**QUOTED TEXT**
= = = = = = =

We evaluate optimal monetary policy in an economy where agents face random oscillations in their production opportunities which fluctuate between productive and unproductive periods. The economy is populated by agents of two types defining their productive state. Types are assumed to be perfectly negatively correlated, so that at each point in time only one type is productive. As in the seminal work of Scheinkman and Weiss (1986) agents face a borrowing constraint: since the state is not observable agents cannot issue private debt. Because of this market incompleteness, money (an intrinsically useless object) may serve a fundamental insurance role and be valued.

We extend Scheinkman and Weiss’s analysis, which assumes a constant money supply, by letting the government choose a perfectly anticipated monetary growth rate, implemented through lump-sum money transfers. As in Levine (1991) we assume that the government does not know which agent is productive, so that the transfers are equal across agents. In this economy money is the only savings instrument: an unproductive agent consumes exchanging money for goods with the productive agent.

As the state can be reversed, the value of money is positive for productive agents too, who are hence willing to trade their production for money. A known feature of the Scheinkman-Weiss economy is that rich productive agents will be relatively less interested in trading goods for money. It follows that trade volumes, aggregate production, and the price of money depend on the distribution of wealth (i.e. shares of money holdings) which evolves through time following the history of shocks.

= = = = = = =

Items from a dataset
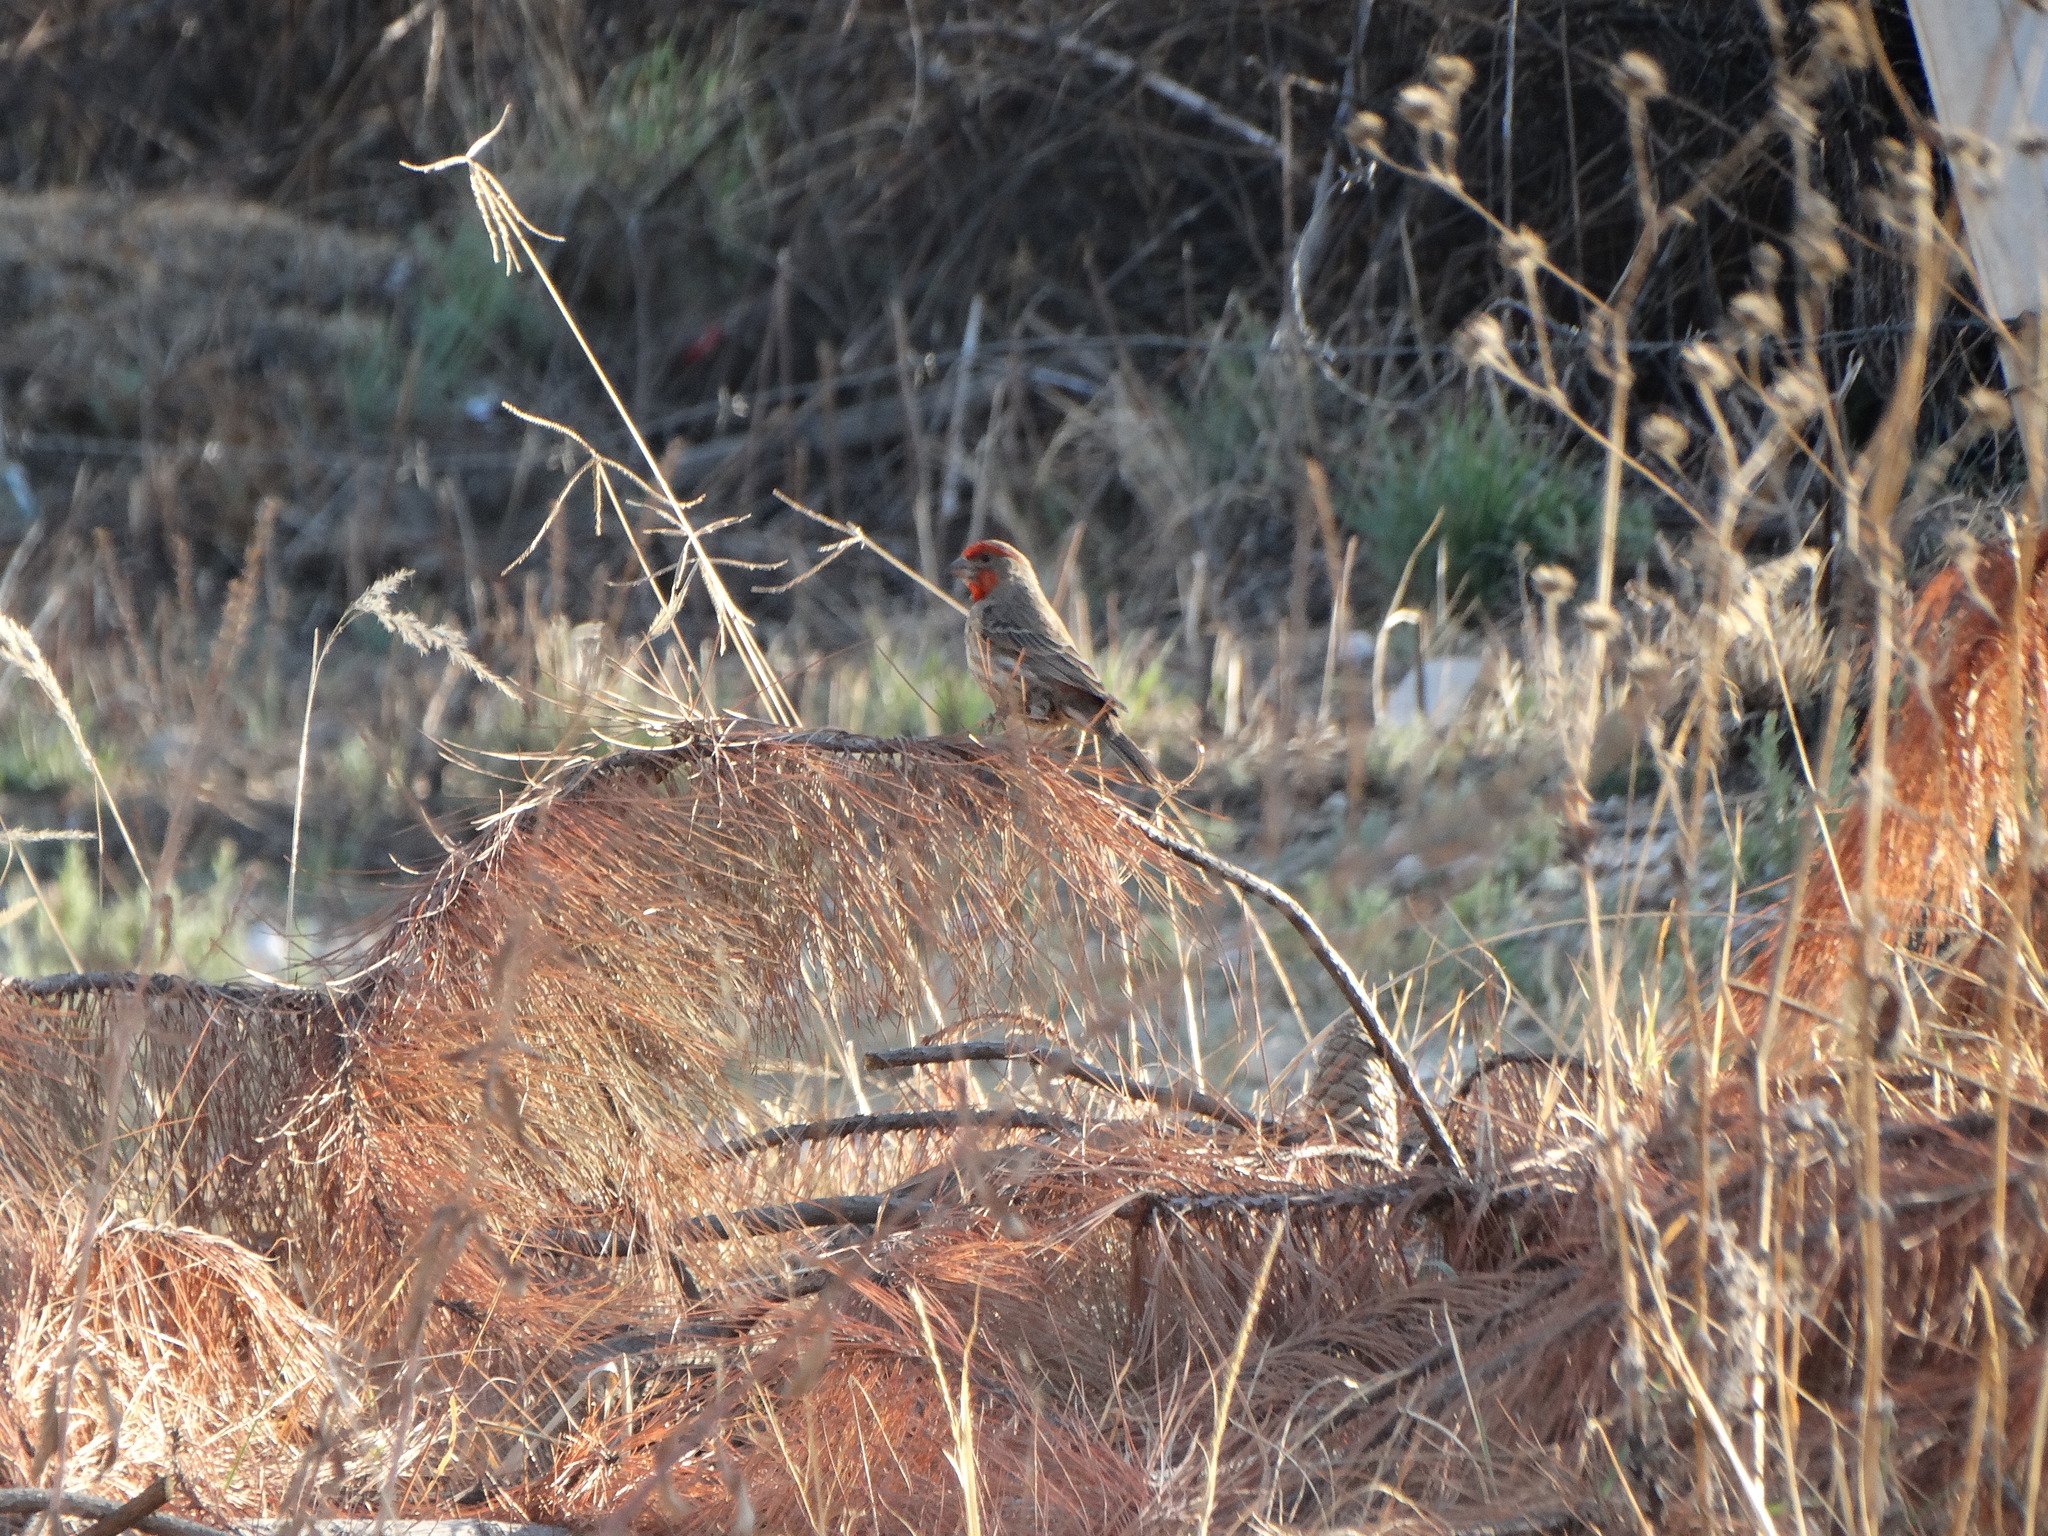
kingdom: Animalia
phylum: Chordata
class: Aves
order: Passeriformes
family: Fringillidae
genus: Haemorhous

= = = = = = =

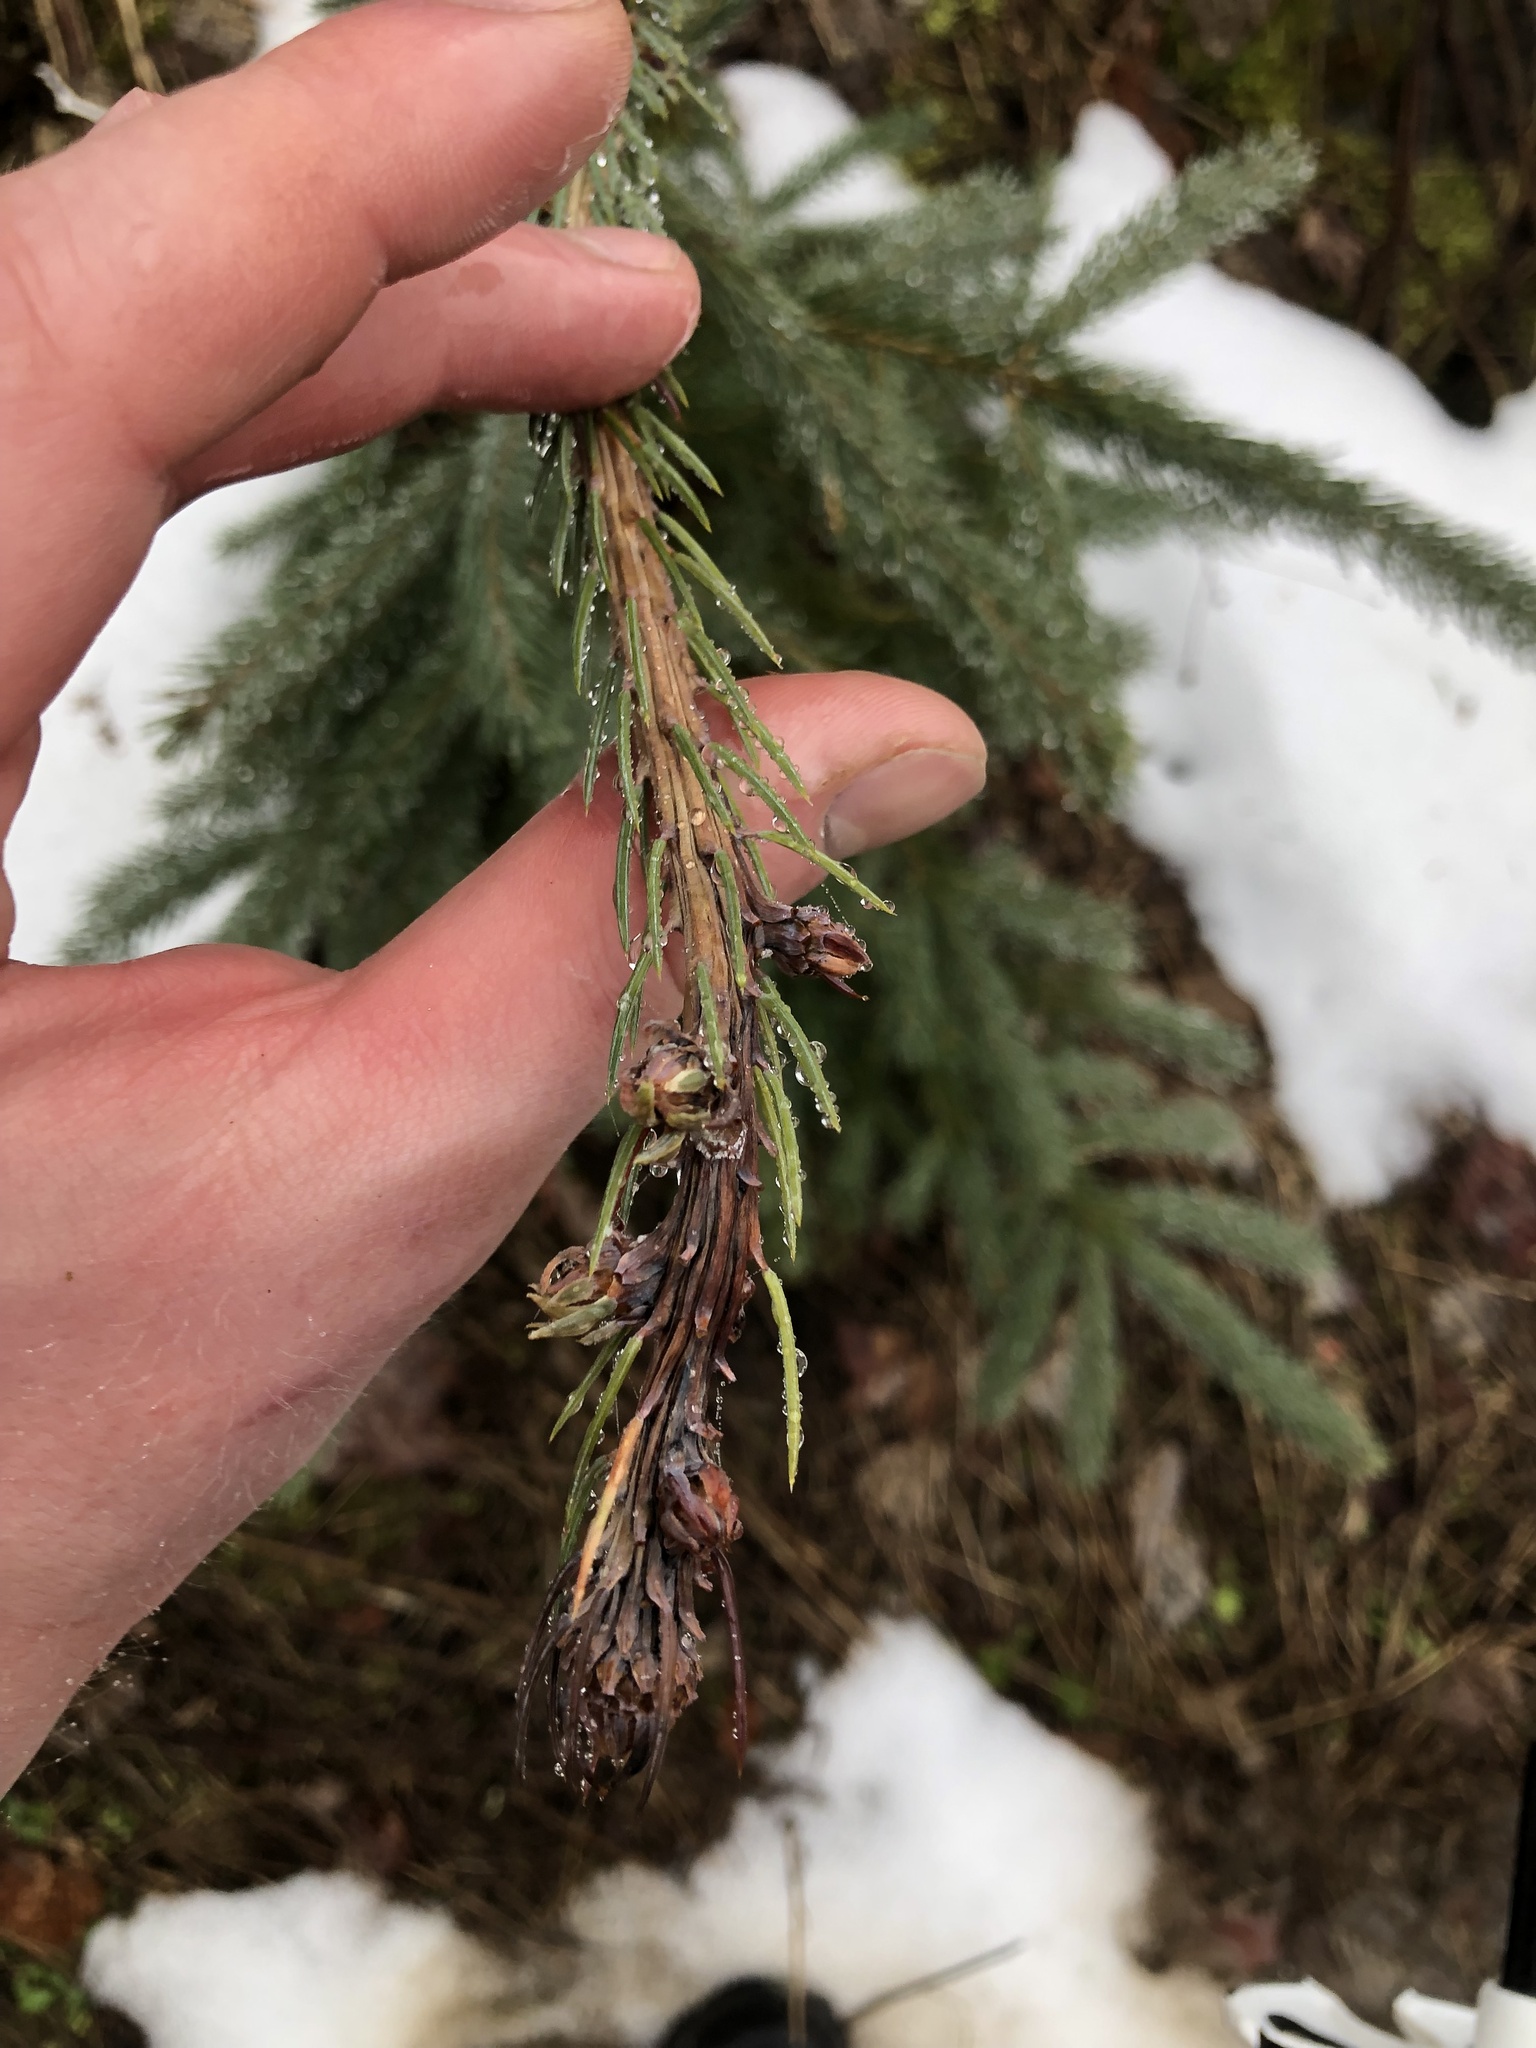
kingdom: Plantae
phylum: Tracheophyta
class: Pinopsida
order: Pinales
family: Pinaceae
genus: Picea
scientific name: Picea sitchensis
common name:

= = = = = = =

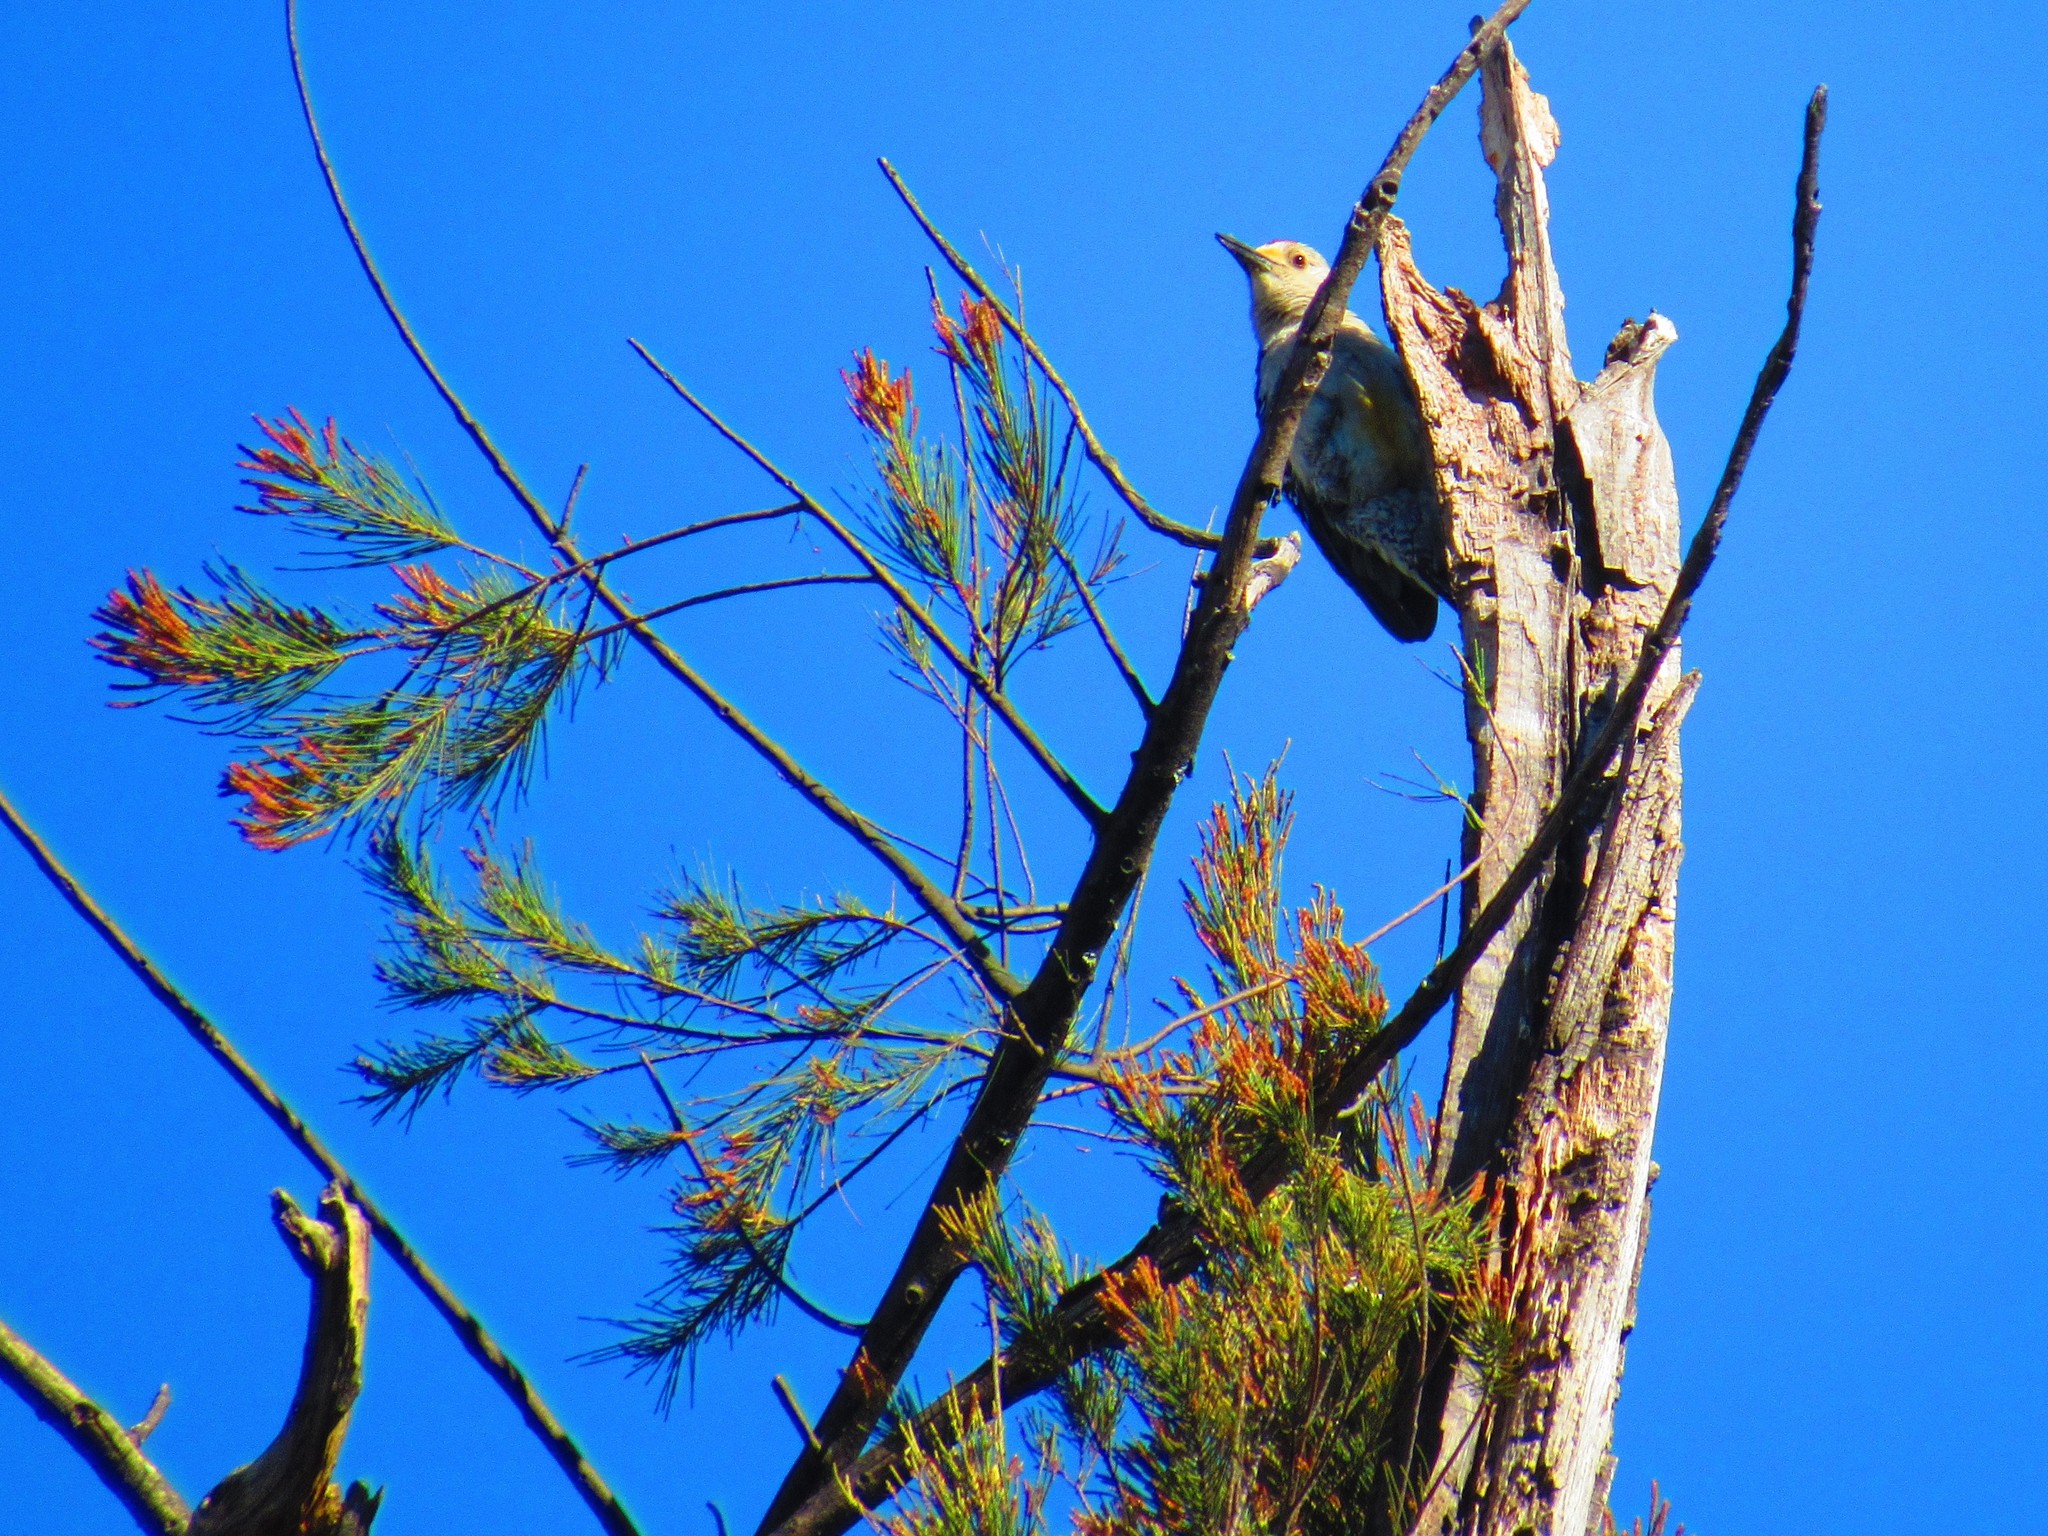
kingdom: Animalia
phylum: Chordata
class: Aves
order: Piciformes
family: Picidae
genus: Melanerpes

= = = = = = =

**OBJECTIVES**
(1) Answer these questions about the monetary policy excerpt:
(a) Why are agents unable to issue private debt?
(b) Through what kind of transfers does the government implement the monetary growth rate?
(c) On what do trade volumes, aggregate production, and the price of money depend?
(2) Extract everything in the monetary policy excerpt from "As the state" down to "history of shocks.".
Rely solely on the monetary policy excerpt.

**RESULTS OF THE TASKS**
(1)
(a) The state is not observable.
(b) Lump-sum money transfers.
(c) The distribution of wealth, that is, shares of money holdings.

(2)
As the state can be reversed, the value of money is positive for productive agents too, who are hence willing to trade their production for money. A known feature of the Scheinkman-Weiss economy is that rich productive agents will be relatively less interested in trading goods for money. It follows that trade volumes, aggregate production, and the price of money depend on the distribution of wealth (i.e. shares of money holdings) which evolves through time following the history of shocks.